🤖 AI Summary
This study addresses the efficient provision of public goods under local differential privacy (LDP) constraints, where a planner observes agents’ preferences only through a noisy privacy channel. The authors introduce LDP into this setting for the first time and propose an aggregation scoring rule based on posterior expected valuations and virtual values to determine project implementation, alongside measurable transfer payments that achieve optimal allocation. Their approach integrates Bayesian posterior analysis, virtual value theory, solutions to Fredholm integral equations, and Blackwell’s information dominance comparisons. Key contributions include characterizing the optimal simplified allocation rule, establishing existence and uniqueness conditions for the transfer payment solution, and identifying three asymptotic regimes—linear, square-root, and exponential decay—in maximal revenue as population size grows. The work also reveals that the relative performance of different privacy mechanisms can reverse under alternative calibration criteria, highlighting the critical impact of privacy noise on the responsiveness of resource allocation.
📝 Abstract
We study public-good provision when a planner observes agents' preferences only through a fixed local-privacy channel that randomizes each report before it reaches the planner.

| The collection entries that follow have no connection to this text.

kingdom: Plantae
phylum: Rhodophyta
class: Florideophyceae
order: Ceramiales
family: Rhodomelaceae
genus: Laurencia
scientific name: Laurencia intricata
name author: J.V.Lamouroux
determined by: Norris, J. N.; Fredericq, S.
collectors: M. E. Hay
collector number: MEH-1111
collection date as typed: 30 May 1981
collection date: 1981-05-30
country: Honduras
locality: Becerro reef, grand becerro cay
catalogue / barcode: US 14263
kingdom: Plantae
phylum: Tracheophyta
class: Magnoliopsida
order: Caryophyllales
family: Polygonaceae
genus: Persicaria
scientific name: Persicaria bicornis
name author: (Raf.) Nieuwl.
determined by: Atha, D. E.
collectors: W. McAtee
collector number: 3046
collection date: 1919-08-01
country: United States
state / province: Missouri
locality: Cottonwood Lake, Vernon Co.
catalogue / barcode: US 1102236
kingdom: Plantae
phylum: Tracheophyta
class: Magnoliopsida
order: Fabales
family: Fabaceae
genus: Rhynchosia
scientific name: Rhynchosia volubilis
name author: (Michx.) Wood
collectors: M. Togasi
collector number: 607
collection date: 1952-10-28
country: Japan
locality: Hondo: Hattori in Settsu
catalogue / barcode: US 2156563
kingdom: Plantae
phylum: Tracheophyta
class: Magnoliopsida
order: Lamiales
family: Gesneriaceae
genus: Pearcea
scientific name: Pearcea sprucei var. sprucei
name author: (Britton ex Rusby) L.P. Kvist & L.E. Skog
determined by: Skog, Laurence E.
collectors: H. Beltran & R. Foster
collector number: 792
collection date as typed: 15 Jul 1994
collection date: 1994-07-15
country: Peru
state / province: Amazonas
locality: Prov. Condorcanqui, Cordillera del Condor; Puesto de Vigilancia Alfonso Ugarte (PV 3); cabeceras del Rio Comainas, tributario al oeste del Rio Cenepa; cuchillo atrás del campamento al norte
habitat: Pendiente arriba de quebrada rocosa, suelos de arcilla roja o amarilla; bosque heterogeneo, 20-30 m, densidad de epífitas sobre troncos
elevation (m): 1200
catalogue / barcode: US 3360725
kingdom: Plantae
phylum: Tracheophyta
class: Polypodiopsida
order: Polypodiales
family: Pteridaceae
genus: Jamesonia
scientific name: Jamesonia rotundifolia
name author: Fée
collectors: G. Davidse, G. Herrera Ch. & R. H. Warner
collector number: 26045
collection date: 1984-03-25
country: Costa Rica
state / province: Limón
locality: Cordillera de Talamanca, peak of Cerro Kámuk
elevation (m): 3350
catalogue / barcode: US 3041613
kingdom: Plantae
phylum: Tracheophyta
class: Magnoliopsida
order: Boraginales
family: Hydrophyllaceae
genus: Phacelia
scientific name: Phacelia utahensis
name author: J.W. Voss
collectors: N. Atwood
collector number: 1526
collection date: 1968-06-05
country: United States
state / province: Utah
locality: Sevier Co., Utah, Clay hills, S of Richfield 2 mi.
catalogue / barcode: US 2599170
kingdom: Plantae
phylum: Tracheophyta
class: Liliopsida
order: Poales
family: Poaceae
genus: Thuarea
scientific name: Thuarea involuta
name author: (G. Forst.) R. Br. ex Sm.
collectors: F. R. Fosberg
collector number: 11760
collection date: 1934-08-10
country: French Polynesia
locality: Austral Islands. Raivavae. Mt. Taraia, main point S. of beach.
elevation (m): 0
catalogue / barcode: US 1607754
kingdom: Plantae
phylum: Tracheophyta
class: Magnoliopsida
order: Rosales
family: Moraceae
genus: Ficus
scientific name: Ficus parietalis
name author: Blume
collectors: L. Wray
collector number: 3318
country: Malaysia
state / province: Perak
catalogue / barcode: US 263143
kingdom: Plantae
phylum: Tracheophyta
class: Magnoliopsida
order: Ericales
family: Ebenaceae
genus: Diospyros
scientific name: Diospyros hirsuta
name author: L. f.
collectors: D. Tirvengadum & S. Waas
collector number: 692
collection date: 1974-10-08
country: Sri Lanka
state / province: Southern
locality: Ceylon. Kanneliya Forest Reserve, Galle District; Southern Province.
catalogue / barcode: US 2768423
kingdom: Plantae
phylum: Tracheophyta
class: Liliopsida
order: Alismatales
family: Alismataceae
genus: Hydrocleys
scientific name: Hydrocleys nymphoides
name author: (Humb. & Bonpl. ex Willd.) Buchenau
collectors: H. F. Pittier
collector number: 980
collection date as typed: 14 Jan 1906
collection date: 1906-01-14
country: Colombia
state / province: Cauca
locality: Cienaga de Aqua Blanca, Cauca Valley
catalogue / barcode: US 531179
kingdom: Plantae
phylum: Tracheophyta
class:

We characterize the optimal reduced-form allocation: the project is implemented when an aggregate posterior score is positive, where each agent's score combines the posterior expected valuation and posterior virtual value. Privacy enters through these posterior objects, muting the responsiveness of provision to private preferences and, under weak monotone likelihood ratios, potentially generating pooling. We then distinguish the optimal reduced-form allocation from its implementation through signal-measurable transfers: the required transfers solve a Fredholm integral equation whose solution is unique under completeness when it exists, while existence requires a separate range condition. Maximum reduced-form revenue exhibits three population regimes: it is asymptotically linear, of square-root order, or exponentially small according as the lower endpoint of the valuation distribution is positive, zero, or negative. Finally, welfare comparisons depend on the privacy calibration. At a common noise scale, Laplace Blackwell-dominates logistic noise, while under a common tight $μ$-GDP calibration the ordering reverses for the maximally separated binary endpoint experiment. Thus the preferred privacy channel depends on the standard used to hold privacy fixed.